En elke dinsdag en donderdag stond ik dan voor het raam, met de baby in mijn armen, uit te kijken naar mijn ouders die zouden komen oppassen. Het was nog vroeg als ze de straat binnenreden en ik had koffie klaar staan. Eerst in ons oude huis, toen in ons nieuwe. Eerst met baby Lizzy, toen met baby Annabel.
Toen de baby’s peuters werden, stonden we sámen voor het raam. “Oma komt eraan!” riep een van de kinderen waarna ze zich snel verstopten achter een boekje of in een hoekje. Ik vond het altijd heerlijk om te zien hoe blij de kinderen waren als ze opa en oma weer zagen. En hoe trots mijn ouders naar hun kleinkinderen keken. Dat gaf me een heerlijk gevoel.

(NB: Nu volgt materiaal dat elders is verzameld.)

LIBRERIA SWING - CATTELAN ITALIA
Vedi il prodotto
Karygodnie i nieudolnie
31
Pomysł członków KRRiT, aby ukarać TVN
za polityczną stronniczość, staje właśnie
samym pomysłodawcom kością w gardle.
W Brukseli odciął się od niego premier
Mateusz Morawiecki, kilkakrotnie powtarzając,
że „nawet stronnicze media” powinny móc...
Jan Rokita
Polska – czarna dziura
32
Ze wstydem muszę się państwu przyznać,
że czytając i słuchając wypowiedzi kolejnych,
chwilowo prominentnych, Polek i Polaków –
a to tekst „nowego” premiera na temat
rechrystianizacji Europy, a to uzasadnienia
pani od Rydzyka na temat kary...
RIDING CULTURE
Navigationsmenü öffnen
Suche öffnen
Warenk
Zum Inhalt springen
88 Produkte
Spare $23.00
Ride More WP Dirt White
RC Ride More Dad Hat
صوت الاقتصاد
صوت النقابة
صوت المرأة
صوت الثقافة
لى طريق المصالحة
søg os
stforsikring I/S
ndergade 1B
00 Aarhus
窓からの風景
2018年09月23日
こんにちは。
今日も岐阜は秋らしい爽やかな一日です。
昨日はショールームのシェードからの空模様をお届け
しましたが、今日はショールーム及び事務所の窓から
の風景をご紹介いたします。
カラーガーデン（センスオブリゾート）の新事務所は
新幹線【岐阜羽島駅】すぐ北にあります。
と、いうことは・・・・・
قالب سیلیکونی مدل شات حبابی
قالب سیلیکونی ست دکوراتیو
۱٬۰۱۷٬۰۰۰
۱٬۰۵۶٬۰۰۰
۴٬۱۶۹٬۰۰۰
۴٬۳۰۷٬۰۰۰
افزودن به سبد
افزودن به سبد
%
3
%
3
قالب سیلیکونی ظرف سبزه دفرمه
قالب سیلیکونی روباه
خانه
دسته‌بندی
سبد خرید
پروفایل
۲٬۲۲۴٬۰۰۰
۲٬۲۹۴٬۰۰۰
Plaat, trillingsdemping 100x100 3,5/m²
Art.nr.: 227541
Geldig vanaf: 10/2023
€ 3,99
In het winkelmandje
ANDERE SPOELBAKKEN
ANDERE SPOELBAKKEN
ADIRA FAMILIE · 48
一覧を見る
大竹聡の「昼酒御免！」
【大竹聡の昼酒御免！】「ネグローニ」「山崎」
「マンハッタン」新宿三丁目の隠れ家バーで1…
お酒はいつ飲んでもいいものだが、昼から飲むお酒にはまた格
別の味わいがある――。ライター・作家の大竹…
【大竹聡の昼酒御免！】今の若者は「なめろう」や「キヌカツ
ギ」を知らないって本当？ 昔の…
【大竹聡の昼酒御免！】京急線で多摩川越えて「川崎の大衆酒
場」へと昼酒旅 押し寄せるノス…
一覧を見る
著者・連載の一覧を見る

Na een tijdje ging er één naar school en wachtte ik ’s ochtends vroeg met de ander. Maak al snel ging ook die ander naar groep I. En toen had ik geen reden meer om op mijn ouders te wachten. Ik bracht de kinderen naar school en ging naar mijn werk. Mijn ouders haalden ze uit school. Alleen op donderdag. Op dinsdag bleven de kinderen over.
Met weemoed denk ik terug aan die tijd dat ik met mijn baby voor het raam stond, te wachten op mijn ouders. Ik hoor weer de kindercd’s die ik draaide en de tune van de Teletubby’s. Ik zie de auto van mijn ouders de straat binnenrijden en ik ruik die koffie. Als je me vraagt wat ik ‘mis’ van vroeger, van de tijd voor school, dan is het dat, dat mooie gevoel zo vroeg op de ochtend.
Gelukkig maar dat er (voorlopig) nog de schoolvakanties zijn. En al komen mijn ouders niet meer zo vroeg en sta ik niet meer met een baby in mijn armen, we stonden wel weer voor het raam vanochtend. Daar zag ik, door de verse sneeuw, mijn ouders aan komen rijden. “Daar komt oma!” riep Annabel opgetogen. Lizzy deed de deur open en ik schonk koffie.
Een mooi moment op een mooie dag. Een warm gevoel met een kerstgedachte. Ik knuffel mijn ouders, mijn kinderen en weet: dit gevoel moet ik bewaren.